● DIRECTIONS: Rewrite each item below, replacing "series" with "data set" and keeping everything else the same. Leave the pictures out of your answer.

● SUPPLIED DATA:
* * * * * * * * *

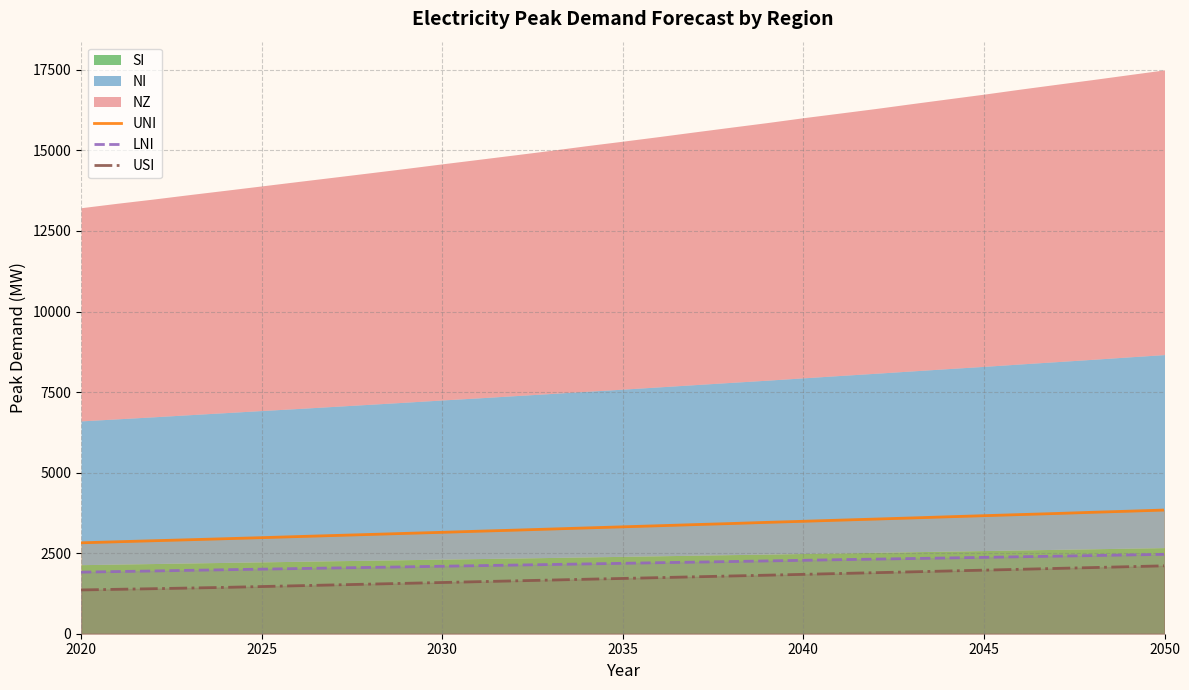

What is the value of the LNI point at the 29th from the left?

2426.0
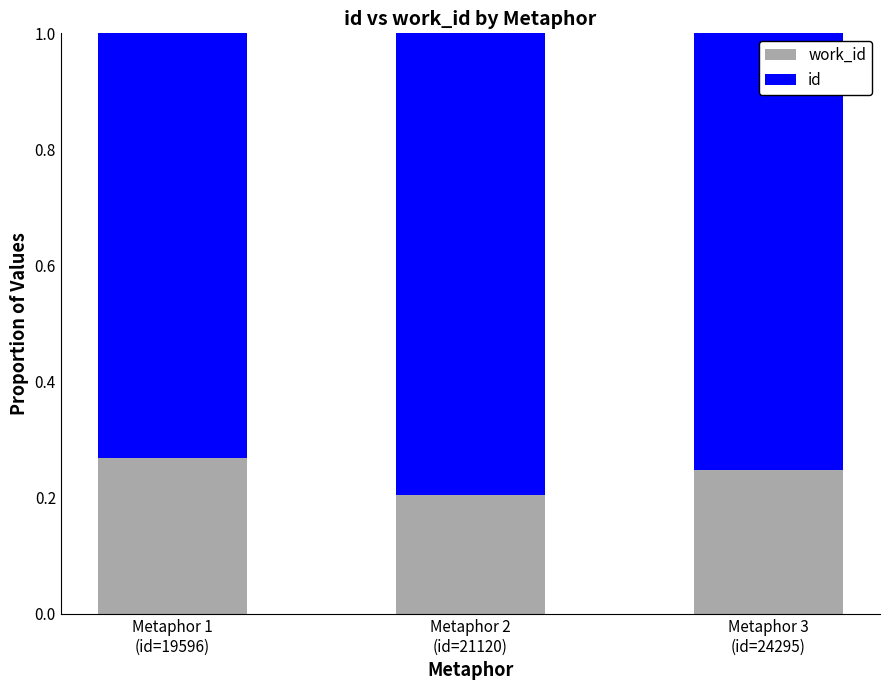

Where is work_id nearest to the value 0?

Metaphor 2
(id=21120)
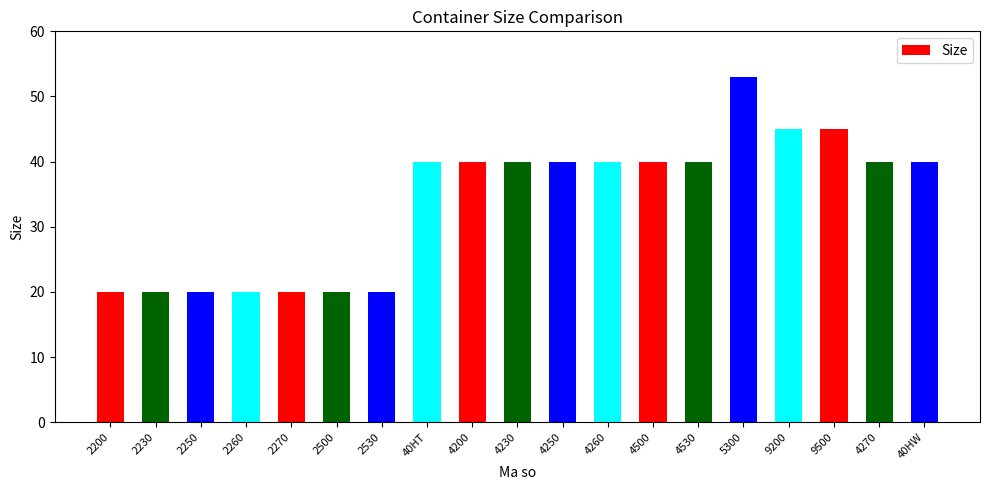

What is the ratio of the value at 40HW to the value at 2270?

2.0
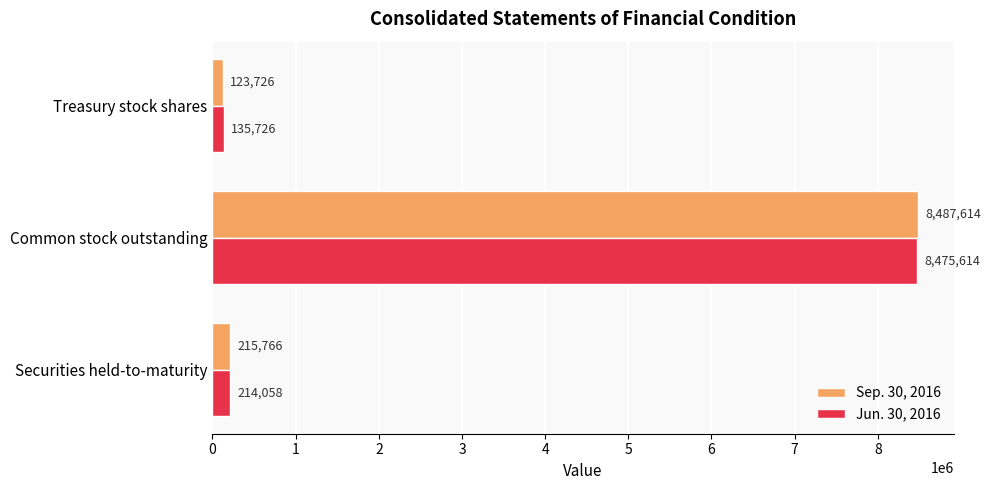

Which series has the widest spread of values?

Sep. 30, 2016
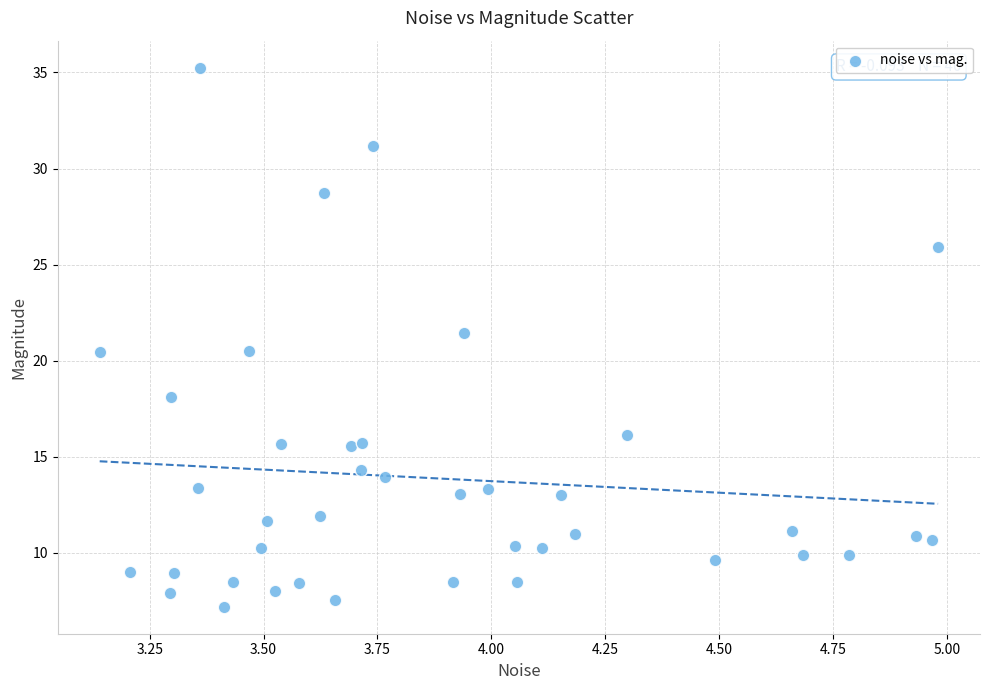

What is the range of X values (max minus min)?

1.8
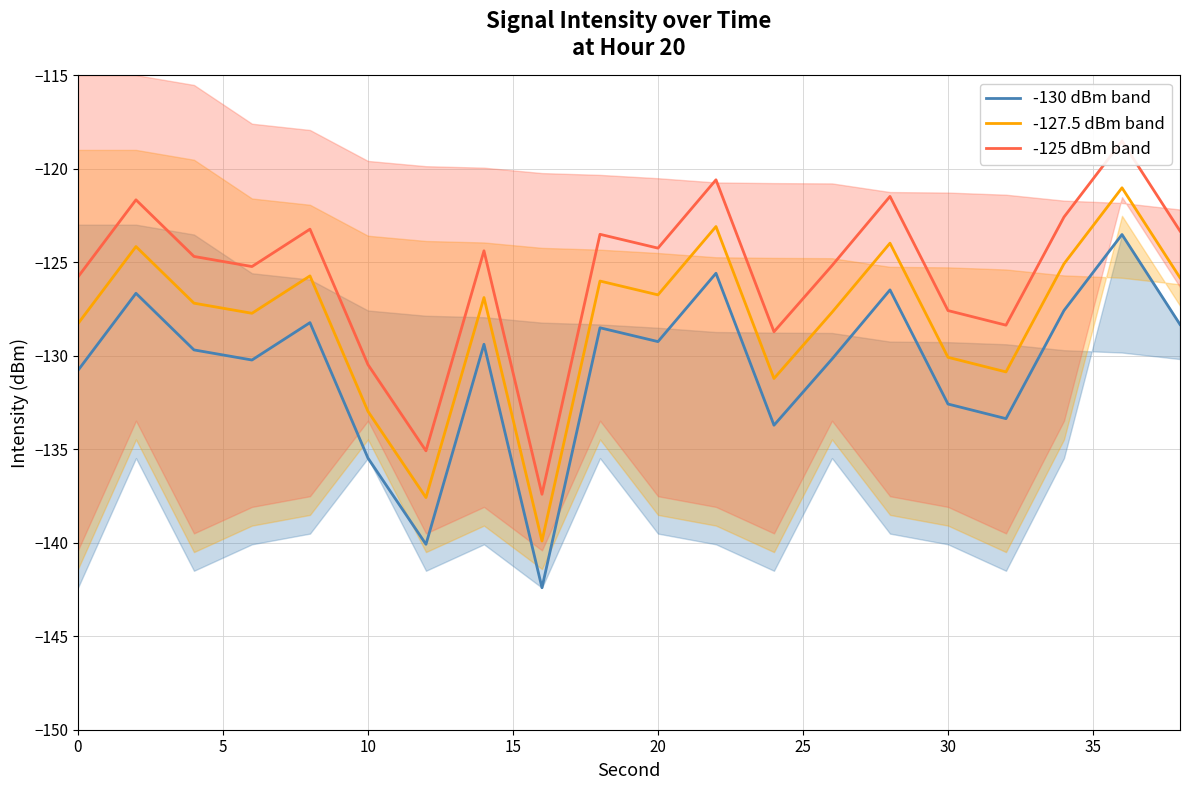

What is the highest value of the -127.5 dBm band series?

-121.0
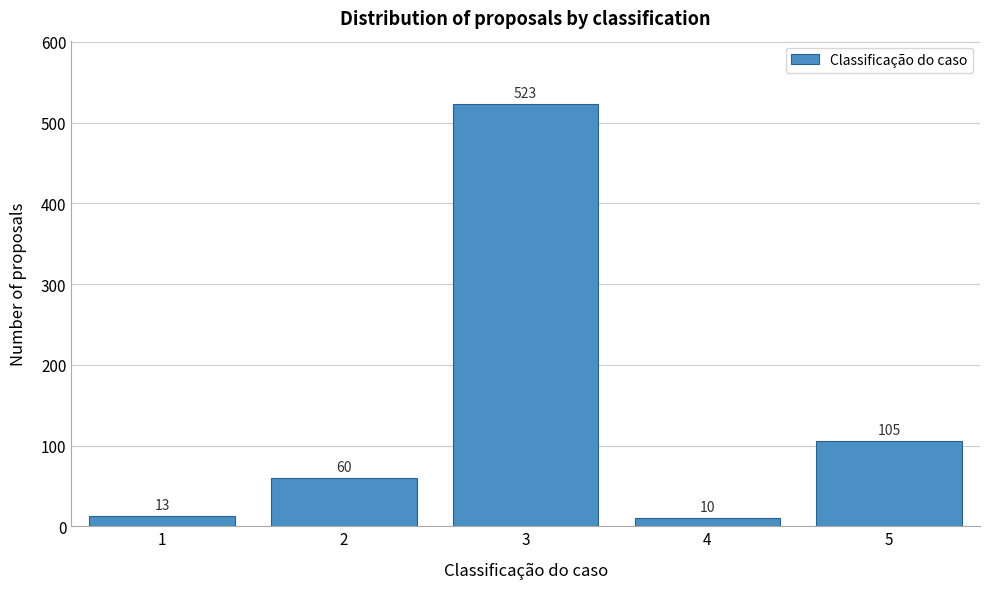

Reading right to left, extract all data points from this chart.

105	10	523	60	13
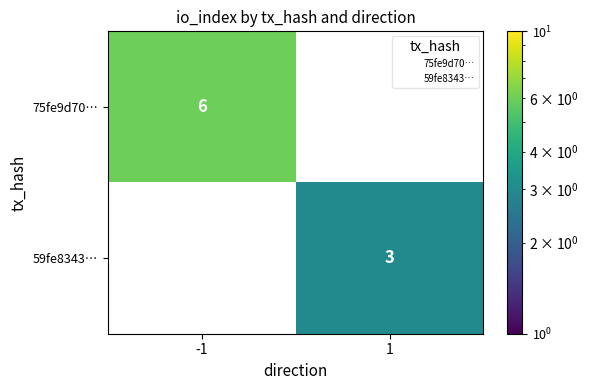

Rank the categories by 59fe8343… value from highest to lowest.

-1, 1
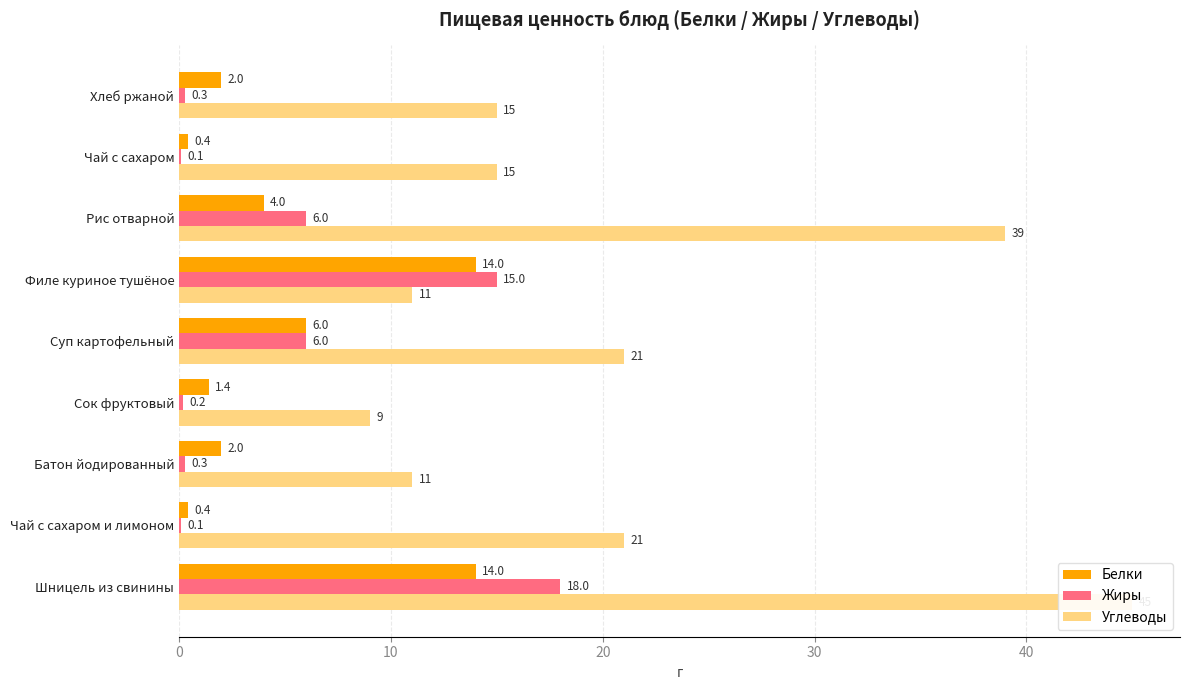

At how many categories does at least one series exceed 10?

8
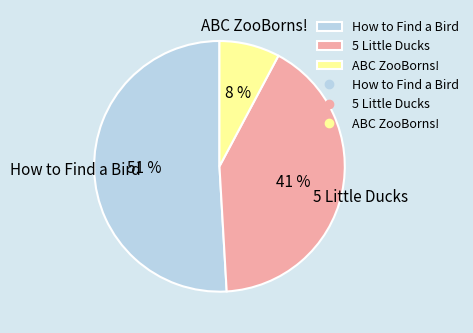

How many segments does this pie chart have?

3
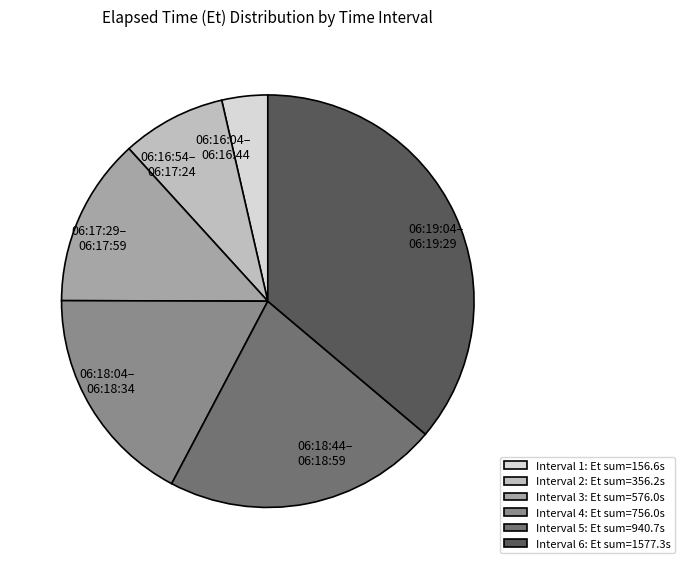

Count the number of slices in the pie.

6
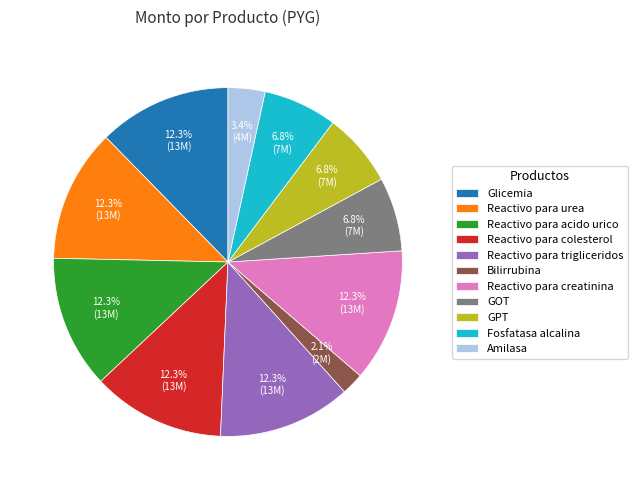

How much of the chart is everything except Reactivo para acido urico?

87.7%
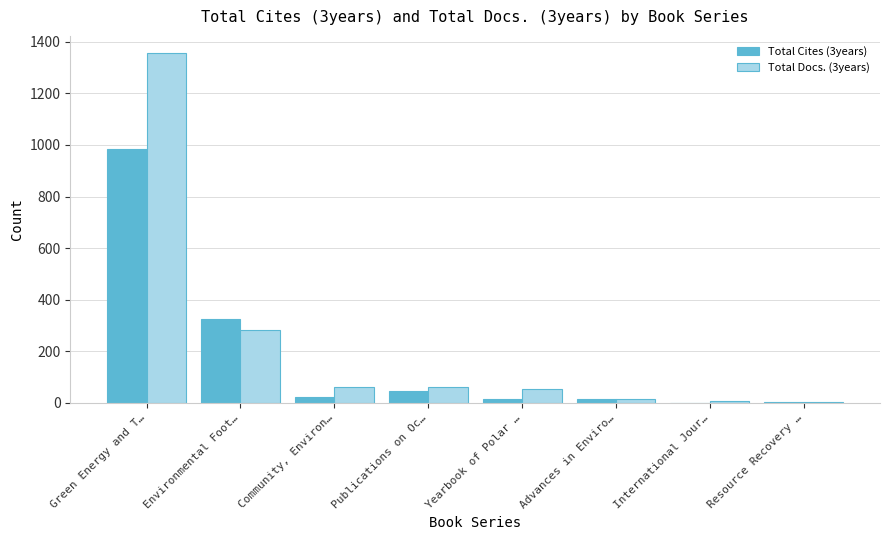

Which series changed the most between Environmental Foot… and Community, Environ…?

Total Cites (3years)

* * * * * * * * *

● TASK RESPONSE:
What is the value of the LNI point at the 29th from the left?

2426.0

Where is work_id nearest to the value 0?

Metaphor 2
(id=21120)

What is the ratio of the value at 40HW to the value at 2270?

2.0

Which data set has the widest spread of values?

Sep. 30, 2016

What is the range of X values (max minus min)?

1.8

What is the highest value of the -127.5 dBm band data set?

-121.0

Reading right to left, extract all data points from this chart.

105	10	523	60	13

Rank the categories by 59fe8343… value from highest to lowest.

-1, 1

At how many categories does at least one data set exceed 10?

8

How many segments does this pie chart have?

3

Count the number of slices in the pie.

6

How much of the chart is everything except Reactivo para acido urico?

87.7%

Which data set changed the most between Environmental Foot… and Community, Environ…?

Total Cites (3years)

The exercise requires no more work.